◆ **Things to do**
1 - According to the DSPR update, since what date has Gaza been under a full electricity blackout?
2 - For each statement, say whether it agrees with the DSPR update, and quote the words of the update that decide it. (a) Gaza's sole power plant shut down after Israel halted its electricity and fuel supply to Gaza. (b) The DSPR Central Office is located at the Augusta Victoria Hospital. (c) The three Christian families were in their homes when airstrikes destroyed them.
3 - Continue the DSPR update on Gaza, starting after its last sentence.

Start of Document text

DSPR Update: October 2023

DSPR Update: October 2023

[The following is an update from the Department of Service for Palestinian Refugees (DSPR) of the Middle East Council of Churches.]

For more than three weeks now Palestinian civilians in Gaza have endured relentless bombing by Israel from air, land and sea, the humanitarian situation in Gaza has become catastrophic, which already was suffering under a 16-year blockade. Israel cut all telephone and internet connections in and with Gaza last night, followed by a ground invasion. We are deeply concerned about what‘s taking place now in Gaza and the situation of our colleagues there, especially after we lost all contact with them. Please pray with us for the ceasefire and for the safety and security of the people there.


According to UNOCHA, more than 8,005 Palestinians were killed in Gaza since the start of hostilities, of whom 66% are children and women. About 1,600 people, including 900 children, have been reported missing and may be under the rubble. The number of casualties reached 20,242 people. An estimated 1.4 million people in Gaza are internally displaced.  Since 11 October, Gaza has been under a full electricity blackout, following Israel’s halt of its electricity and fuel supply to Gaza, which in turn triggered the shutdown of Gaza’s sole power plant. Communication with Gaza is again completely unavailable. Hospitals are shutting down. They lack fuel, water, medical supplies and personnel. Fuel is being severely rationed and is used to run a selected number of critical facilities. Meanwhile, there are more than 1.4 million internally displaced people according to UN Ocha across the Gaza strip.

Health facilities are overwhelmed, medical stocks are in short supply and access to hospitals and medical care is hindered by the ongoing hostilities and damaged roads.  Hospitals are facing an unprecedented level of devastation, primarily driven by the overwhelming number of injuries and critical shortages of vital resources, including medical personnel, electricity, and water.    In the West Bank (including in East Jerusalem), people including UN staff continue to face severe access and movement restrictions due to closures, checkpoints and roadblocks by the Israeli Security Forces. People taking Arab public transportation face additional security scrutiny. The DSPR Central Office team tries to come to the office daily to work but has been facing obstacles and difficulties including soldiers stopping buses to check people’s ID cards. There are many people from the West Bank who go to the Augusta Victoria Hospital (where the DSPR Central office is located) for dialysis or oncological treatment and carry a medical permit, Even the sick people are taken out of the bus and their permits are taken away from them.


Based on our daily communication with our colleagues in Gaza, which was cut totally last evening as mentioned earlier. Here are some of the updates from some staff with whom we have been able to contact:  The Solar System teacher Mohammad at DSPR NECC Vocational Training Centre in Gaza City has unfortunately lost his entire wife’s family after coming to Dair AlBalah in the southern area seeking refuge. We have also been informed that three Christian families who, like the other Christians in Gaza,  sought refuge in the church have lost their homes to airstrikes while they were in the church, these are newly built homes. There is nothing left from their previous life. The staff is scattered and it is difficult to find out where everyone is, as many have lost their homes and some dear relatives.

End of Document text
Start of Information given

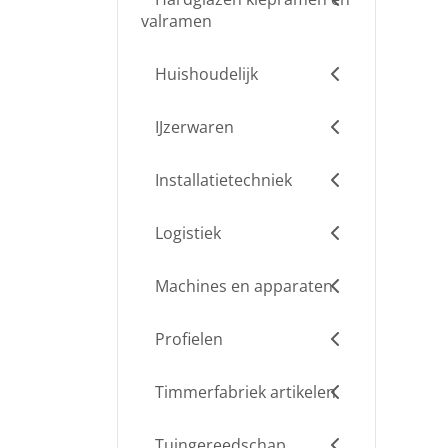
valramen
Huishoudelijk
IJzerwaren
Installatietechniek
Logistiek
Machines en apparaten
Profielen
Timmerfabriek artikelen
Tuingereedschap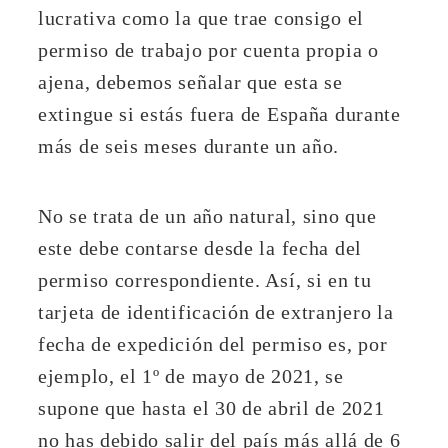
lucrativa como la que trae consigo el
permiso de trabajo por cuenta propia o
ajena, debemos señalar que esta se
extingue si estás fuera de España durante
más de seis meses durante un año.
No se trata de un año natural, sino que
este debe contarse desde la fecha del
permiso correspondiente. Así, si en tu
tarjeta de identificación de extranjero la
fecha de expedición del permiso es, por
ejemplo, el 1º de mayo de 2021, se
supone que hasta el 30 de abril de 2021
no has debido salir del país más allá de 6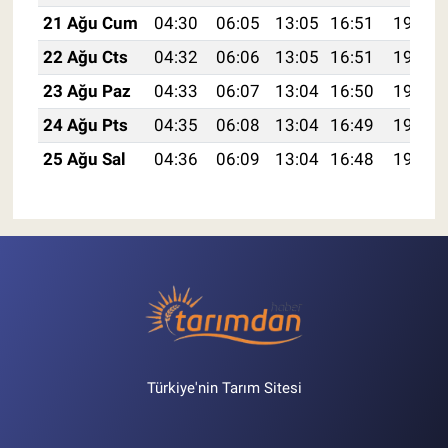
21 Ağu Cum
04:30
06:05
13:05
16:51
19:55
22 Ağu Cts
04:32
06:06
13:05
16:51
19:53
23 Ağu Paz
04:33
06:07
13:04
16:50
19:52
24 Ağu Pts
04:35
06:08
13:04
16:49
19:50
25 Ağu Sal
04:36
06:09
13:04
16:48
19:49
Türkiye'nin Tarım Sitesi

End of Information given

◆ **Task-by-task answers**
1 - Since 11 October.

2 -
(a) Yes: "following Israel’s halt of its electricity and fuel supply to Gaza, which in turn triggered the shutdown of Gaza’s sole power plant."
(b) Yes: "the Augusta Victoria Hospital (where the DSPR Central office is located)."
(c) No: "have lost their homes to airstrikes while they were in the church."

3 -
Food, water, electricity, and fuel still do not reach the people. When the church was bombed, a large part of the storage was also damaged. That’s why people are resorting to well water, which is extremely high in salt and poses immediate health risks. Health partners have also detected cases of chicken pox, scabies and diarrhea due to poor sanitation conditions.     

The people in both churches in Gaza give the remaining bottled water to the children and some adults who have kidney problems. Canned food is just the main food that is still available but  will not last much longer, because the people in the church use it for themselves and for the neighboring families who have nothing to eat. 

Sometimes they find some vegetables from street vendors Food supplies are running out. The World Food Program estimates that the current stocks of basic food in Gaza are enough for about 12 days. However, store supplies are expected to last only five days. Bread can be found in bakeries, with limited amounts and long lines. From 4 o‘clock in the morning people stand in front of the bakery‘s door to get a loaf of bread. It also became dangerous to be in crowds even if small people are afraid of being targeted as several groups were standing in line of several bakeries that have been hit. To mitigate the bread challenge, Christians who refuged to the the Churches managed to bring flour to the Church and brought small ovens  to bake their own bread and avoid leaving the church compounds. 

It is also challenging hard to get cash. This is because many banks and ATMs were damaged, while there are little opportunities to withdraw money from some of the ATMs. And there is no electricity with which they can charge their cell phones. All our colleagues are leaving their homes because they need to find food to live on, which is becoming increasingly difficult. When they go out on the streets, they risk their lives. Because of the impact of the bombing, our colleagues in Khan Yunis, Rafah, and Deir al-Balah are sitting in the homes of people they did not know before, and they always end the phone call with the words „We don‘t know if we will survive to talk to you tomorrow.“ Now, communication with them is impossible.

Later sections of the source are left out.